Kepala BNTP, Komjen Pol. Eddy Hartono, S.I.K, M.H., menekankan bahwa pencegahan adalah kunci utama dengan menangani ancaman terorisme, “langkah pencegahan ini jadi yang utama bersama kementerian lembaga sehingga Indonesia ini bebas dari ancaman terorisme”, ungkapnya dalam pernyataan pers akhir tahun BNPT, Senin (23/12).
Langkah strategis ini menjadi bagian dari upaya prevensif BNPT dalam mencegah penyebaran paham terorisme di dunia maya. Berdasarkan temuan Knowledge Hub (I-KHub) BNPT CT/VE Outlook, kelompok teroris kerap memanfaatkan ruang digital untuk merekrut anggota, menyebarkan doktrin terorisme, hingga merencanakan aksi kekerasan.
Selain melakukan pemberantasan terhadap konten berbau terorisme, BNPT juga aktif melakukan sosialisasi dan edukasi kepada masyarakat tentang bahaya radikalisme. Upaya ini tentunya untuk mempromosikan kerukunan antarumat beragama sekaligus memutus rantai radikalisme di Indonesia. Langkah tersebut juga merupakan bagian dari perwujudan Asta Cita Presiden RI yang menitikberatkan penguatan ideologi Pancasila, demokrasi, dan HAM. Serta menciptakan kehidupan harmonis dalam konteks budaya, lingkungan, dan toleransi beragama.
Namun demikian, apa yang dilakukan oleh BNPT tidaklah cukup, sebab hal ini tidak sebanding dengan banyaknya orang atau anggota yang telah terpapar paham radikal. Oleh sebab itu, bahu-membahu antar segenap umat beragama menjadi kunci bagi pemberantasan gerakan radikalisme di akar rumput.
Selain itu, masyarakat juga harus betul-betul tahu tentang bahaya gerakan radikal ini. Misalnya, orang-orang yang sudah terpapar ideologi radikal, mereka menganggap gagasan-gagasannya suci, sehingga ketika melakukan aksi terorisme mereka tidak menyadari bahwa perbuatannya itu salah. Berbeda dengan perilaku kriminal lainnya, di mana ketika seseorang melakukan pembunuhan, ia menyadari bahwa tindakan itu salah, sementara kelompok radikal sering tidak menyadari itu.
Pemberantasan gerakan radikal-teroris kiranya bukan hanya menjadi tanggung jawab BNPT dan Densus 88 yang selama ini menjadi lembaga yang aktif memberantas gerakan teroris, segenap masyarakat Indonesia juga harus bersama-sama melawan berbagai ideologi yang dianggap menyimpang. Bahu-membahu antara pemerintah dan masyarakat akan mendorong pada kehidupan yang lebih damai dan harmonis.

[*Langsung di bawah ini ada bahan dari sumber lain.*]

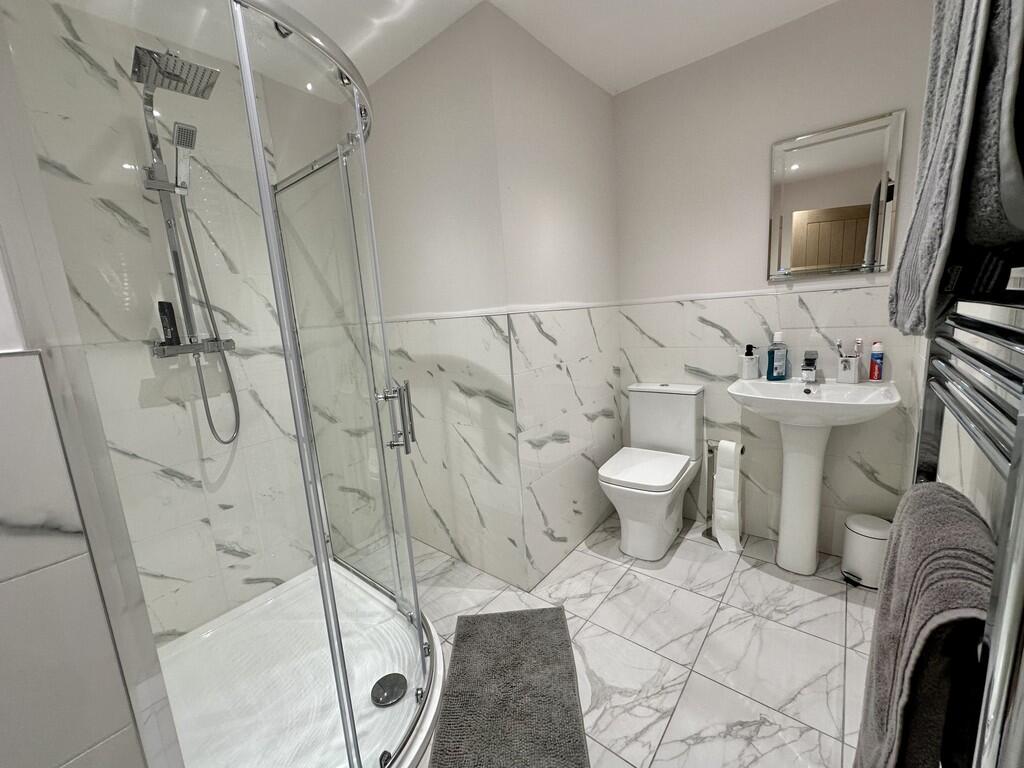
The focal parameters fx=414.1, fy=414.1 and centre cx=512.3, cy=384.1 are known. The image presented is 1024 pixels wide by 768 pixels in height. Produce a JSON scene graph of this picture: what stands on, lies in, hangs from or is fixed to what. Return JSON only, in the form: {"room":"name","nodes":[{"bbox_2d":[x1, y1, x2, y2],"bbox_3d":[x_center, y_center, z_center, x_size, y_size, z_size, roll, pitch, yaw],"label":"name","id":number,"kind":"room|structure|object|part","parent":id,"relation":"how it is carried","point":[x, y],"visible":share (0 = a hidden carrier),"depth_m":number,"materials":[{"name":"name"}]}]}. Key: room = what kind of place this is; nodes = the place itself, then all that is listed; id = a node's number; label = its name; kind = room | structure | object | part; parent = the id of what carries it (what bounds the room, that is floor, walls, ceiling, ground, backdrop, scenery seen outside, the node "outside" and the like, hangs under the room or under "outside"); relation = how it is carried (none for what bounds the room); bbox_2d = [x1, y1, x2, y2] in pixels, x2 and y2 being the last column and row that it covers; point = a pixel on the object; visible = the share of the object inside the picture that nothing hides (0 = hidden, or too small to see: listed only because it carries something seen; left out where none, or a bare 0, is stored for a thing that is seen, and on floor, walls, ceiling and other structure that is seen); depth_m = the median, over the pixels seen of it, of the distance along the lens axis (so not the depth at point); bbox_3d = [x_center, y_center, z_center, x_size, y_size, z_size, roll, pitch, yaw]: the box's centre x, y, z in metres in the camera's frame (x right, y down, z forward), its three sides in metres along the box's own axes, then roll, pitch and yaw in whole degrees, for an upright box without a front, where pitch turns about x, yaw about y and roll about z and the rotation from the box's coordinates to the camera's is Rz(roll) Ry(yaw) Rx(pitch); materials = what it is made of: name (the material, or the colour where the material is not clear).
{"room":"bathroom","nodes":[
{"label":"bathroom","id":0,"kind":"room"},
{"bbox_2d":[0,10,183,767],"bbox_3d":[-1.033,0.059,0.619,0.824,2.378,0.491,4,13,39],"label":"left wall","id":1,"kind":"structure","parent":0,"point":[81,749],"depth_m":0.54,"materials":[{"name":"white tile"}]},
{"bbox_2d":[1,0,360,640],"bbox_3d":[-1.268,-0.130,1.783,0.099,2.375,1.704,4,13,39],"label":"shower wall","id":2,"kind":"structure","parent":0,"point":[166,478],"depth_m":1.68,"materials":[{"name":"white tile"}]},
{"bbox_2d":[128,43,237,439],"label":"shower set","id":3,"kind":"object","parent":2,"relation":"attached to","point":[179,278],"visible":0.89,"depth_m":1.52,"materials":[{"name":"silver metal"}]},
{"bbox_2d":[158,300,180,344],"bbox_3d":[-1.304,-0.229,1.573,0.050,0.173,0.049,-9,11,-25],"label":"shampoo bottle","id":4,"kind":"object","parent":3,"relation":"on","point":[174,332],"visible":0.8,"depth_m":1.56,"materials":[{"name":"black plastic"}]},
{"bbox_2d":[172,120,197,191],"bbox_3d":[-1.185,-0.823,1.496,0.099,0.189,0.093,4,13,39],"label":"hand shower","id":5,"kind":"object","parent":3,"relation":"attached to","point":[177,134],"visible":0.88,"depth_m":1.48,"materials":[{"name":"silver metal"}]},
{"bbox_2d":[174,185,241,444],"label":"shower hose","id":6,"kind":"object","parent":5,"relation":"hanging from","point":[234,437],"visible":0.77,"depth_m":1.62,"materials":[{"name":"silver metal"}]},
{"bbox_2d":[352,4,522,592],"bbox_3d":[-0.384,-0.240,2.020,0.992,2.377,0.049,4,13,39],"label":"wall","id":7,"kind":"structure","parent":0,"point":[397,147],"depth_m":1.87,"materials":[{"name":"white paint"}]},
{"bbox_2d":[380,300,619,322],"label":"trim","id":8,"kind":"structure","parent":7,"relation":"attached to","point":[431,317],"depth_m":1.86,"materials":[{"name":"white"}]},
{"bbox_2d":[36,0,839,97],"bbox_3d":[-0.260,-1.311,0.895,2.444,0.087,3.272,4,13,39],"label":"ceiling","id":9,"kind":"structure","parent":0,"point":[562,54],"depth_m":1.65,"materials":[{"name":"white paint"}]},
{"bbox_2d":[485,1,623,588],"bbox_3d":[0.297,-0.314,2.115,0.085,2.364,1.046,4,13,39],"label":"side wall","id":10,"kind":"structure","parent":0,"point":[611,388],"depth_m":1.94,"materials":[{"name":"white paint"}]},
{"bbox_2d":[378,515,872,767],"bbox_3d":[-0.178,1.126,1.237,2.525,0.081,3.467,4,13,39],"label":"floor","id":11,"kind":"structure","parent":0,"point":[683,592],"depth_m":1.54,"materials":[{"name":"tile"}]},
{"bbox_2d":[158,559,447,767],"bbox_3d":[-0.766,1.056,1.449,1.064,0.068,1.002,4,13,39],"label":"shower tray","id":12,"kind":"object","parent":11,"relation":"on","point":[391,670],"visible":0.74,"depth_m":1.47,"materials":[{"name":"white plastic"}]},
{"bbox_2d":[10,1,439,765],"bbox_3d":[-0.708,0.071,1.302,0.934,1.874,0.927,4,13,39],"label":"shower enclosure","id":13,"kind":"object","parent":12,"relation":"on","point":[253,102],"visible":0.99,"depth_m":1.05,"materials":[{"name":"clear glass"}]},
{"bbox_3d":[-0.385,0.107,1.398,0.129,0.194,0.100,4,13,39],"label":"door handle","id":14,"kind":"part","parent":13,"relation":"part of","materials":[{"name":"silver metal"}]},
{"bbox_2d":[371,672,407,706],"bbox_3d":[-0.422,1.038,1.414,0.113,0.014,0.114,4,13,39],"label":"shower drain","id":15,"kind":"object","parent":12,"relation":"in","point":[395,674],"visible":0.96,"depth_m":1.40,"materials":[{"name":"metal"}]},
{"bbox_2d":[427,605,590,767],"bbox_3d":[-0.012,1.032,1.357,0.474,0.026,0.794,-4,10,0],"label":"bath mat","id":16,"kind":"object","parent":11,"relation":"on","point":[522,620],"visible":1,"depth_m":1.35,"materials":[{"name":"grey carpet"}]},
{"bbox_2d":[599,382,706,560],"bbox_3d":[0.719,0.439,2.166,0.381,0.817,0.661,4,13,39],"label":"toilet","id":17,"kind":"object","parent":11,"relation":"on","point":[664,403],"visible":1,"depth_m":2.12,"materials":[{"name":"white ceramic"}]},
{"bbox_3d":[0.663,0.418,2.134,0.390,0.045,0.472,4,13,39],"label":"toilet seat","id":18,"kind":"part","parent":17,"relation":"part of","materials":[{"name":"white plastic"}]},
{"bbox_2d":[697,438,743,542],"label":"toilet paper stand","id":19,"kind":"object","parent":11,"relation":"on","point":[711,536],"visible":0.5,"depth_m":2.17,"materials":[{"name":"metal"}]},
{"bbox_2d":[713,440,742,554],"bbox_3d":[1.074,0.548,2.066,0.123,0.549,0.126,4,13,39],"label":"toilet paper roll","id":20,"kind":"object","parent":19,"relation":"on","point":[721,446],"visible":0.97,"depth_m":2.03,"materials":[{"name":"white paper"}]},
{"bbox_2d":[727,373,898,575],"bbox_3d":[1.266,0.433,1.810,0.571,0.871,0.441,4,13,39],"label":"pedestal sink","id":21,"kind":"object","parent":11,"relation":"on","point":[772,405],"visible":0.93,"depth_m":1.80,"materials":[{"name":"white ceramic"}]},
{"bbox_2d":[739,344,759,378],"bbox_3d":[1.152,-0.114,2.013,0.077,0.162,0.073,4,13,39],"label":"soap dispenser","id":22,"kind":"object","parent":21,"relation":"on","point":[751,360],"visible":0.99,"depth_m":1.99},
{"bbox_2d":[766,331,788,379],"bbox_3d":[1.241,-0.134,1.939,0.084,0.222,0.058,-2,10,11],"label":"mouthwash bottle","id":23,"kind":"object","parent":21,"relation":"on","point":[770,371],"visible":0.99,"depth_m":1.92,"materials":[{"name":"blue plastic"}]},
{"bbox_2d":[801,350,818,382],"bbox_3d":[1.320,-0.080,1.844,0.057,0.141,0.154,4,13,39],"label":"tap","id":24,"kind":"object","parent":21,"relation":"on","point":[806,360],"visible":0.99,"depth_m":1.85,"materials":[{"name":"silver metal"}]},
{"bbox_2d":[836,354,861,383],"bbox_3d":[1.442,-0.104,1.780,0.094,0.183,0.079,4,13,39],"label":"toothbrush cup","id":25,"kind":"object","parent":21,"relation":"on","point":[855,375],"visible":0.98,"depth_m":1.76,"materials":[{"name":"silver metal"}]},
{"bbox_2d":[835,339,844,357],"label":"toothbrush","id":26,"kind":"object","parent":25,"relation":"in","point":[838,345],"visible":0.54,"depth_m":1.82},
{"bbox_2d":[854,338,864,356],"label":"toothbrush","id":27,"kind":"object","parent":25,"relation":"in","point":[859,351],"visible":0.6,"depth_m":1.78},
{"bbox_2d":[868,341,883,381],"bbox_3d":[1.533,-0.098,1.746,0.042,0.167,0.044,4,13,39],"label":"toothpaste tube","id":28,"kind":"object","parent":21,"relation":"on","point":[874,356],"visible":0.99,"depth_m":1.73,"materials":[{"name":"plastic"}]},
{"bbox_2d":[841,513,891,588],"bbox_3d":[1.537,0.721,1.807,0.177,0.272,0.179,4,13,39],"label":"trash bin","id":29,"kind":"object","parent":11,"relation":"on","point":[859,566],"visible":0.82,"depth_m":1.76,"materials":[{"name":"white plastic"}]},
{"bbox_2d":[612,0,932,555],"bbox_3d":[1.161,-0.371,2.093,1.418,2.386,0.100,4,13,39],"label":"back wall","id":30,"kind":"structure","parent":0,"point":[704,328],"depth_m":1.97,"materials":[{"name":"white tile"}]},
{"bbox_2d":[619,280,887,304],"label":"tile trim","id":31,"kind":"structure","parent":30,"relation":"attached to","point":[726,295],"depth_m":1.97,"materials":[{"name":"white"}]},
{"bbox_2d":[768,111,905,281],"bbox_3d":[1.352,-0.762,1.766,0.442,0.621,0.029,4,13,39],"label":"mirror","id":32,"kind":"object","parent":30,"relation":"attached to","point":[853,242],"visible":0.99,"depth_m":1.75,"materials":[{"name":"mirror"}]},
{"bbox_2d":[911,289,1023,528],"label":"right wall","id":33,"kind":"structure","parent":0,"point":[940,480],"depth_m":0.82,"materials":[{"name":"white tile"}]},
{"bbox_2d":[911,291,1023,767],"bbox_3d":[0.694,0.298,0.628,0.095,1.121,0.606,4,13,39],"label":"towel radiator","id":34,"kind":"object","parent":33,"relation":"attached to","point":[1020,429],"visible":0.75,"depth_m":0.45,"materials":[{"name":"silver metal"}]},
{"bbox_2d":[853,484,997,767],"bbox_3d":[0.644,0.528,0.648,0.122,0.680,0.342,4,13,39],"label":"gray towel","id":35,"kind":"object","parent":34,"relation":"hanging from","point":[967,515],"visible":0.84,"depth_m":0.56,"materials":[{"name":"grey fabric"}]},
{"bbox_2d":[888,0,1023,338],"bbox_3d":[0.619,-0.398,0.529,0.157,0.638,0.556,4,13,39],"label":"gray towel","id":36,"kind":"object","parent":34,"relation":"hanging from","point":[938,207],"visible":0.9,"depth_m":0.47,"materials":[{"name":"grey fabric"}]},
{"bbox_2d":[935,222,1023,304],"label":"black cloth","id":37,"kind":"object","parent":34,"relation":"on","point":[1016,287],"visible":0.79,"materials":[{"name":"black fabric"}]},
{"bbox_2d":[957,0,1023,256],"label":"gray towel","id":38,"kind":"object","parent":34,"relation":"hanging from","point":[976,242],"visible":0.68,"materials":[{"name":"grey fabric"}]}
]}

Sesungguhnya, berbagai aksi intoleransi agama di Indonesia telah mengalami menurunan dalam beberapa tahun terakhir, hal ini dibuktikan dengan adanya laporan dari Menag tentang indeks tren kerukunan umat beragama di Indonesia. Hasilnya, tahun 2024 tren itu mengamali menyusutan, ini merupakan kabar yang menggembirakan. Meskipun tentu saja Indonesia belum ada di titik aman dalam kaitannya dengan ancaman ideologi radikal-teroris. Adanya kerjasama antar lembaga pemerintah dan masyarakat sipil harus terus didorong agar kita dapat mencapai kehidupan yang lebih baik di masa mendatang.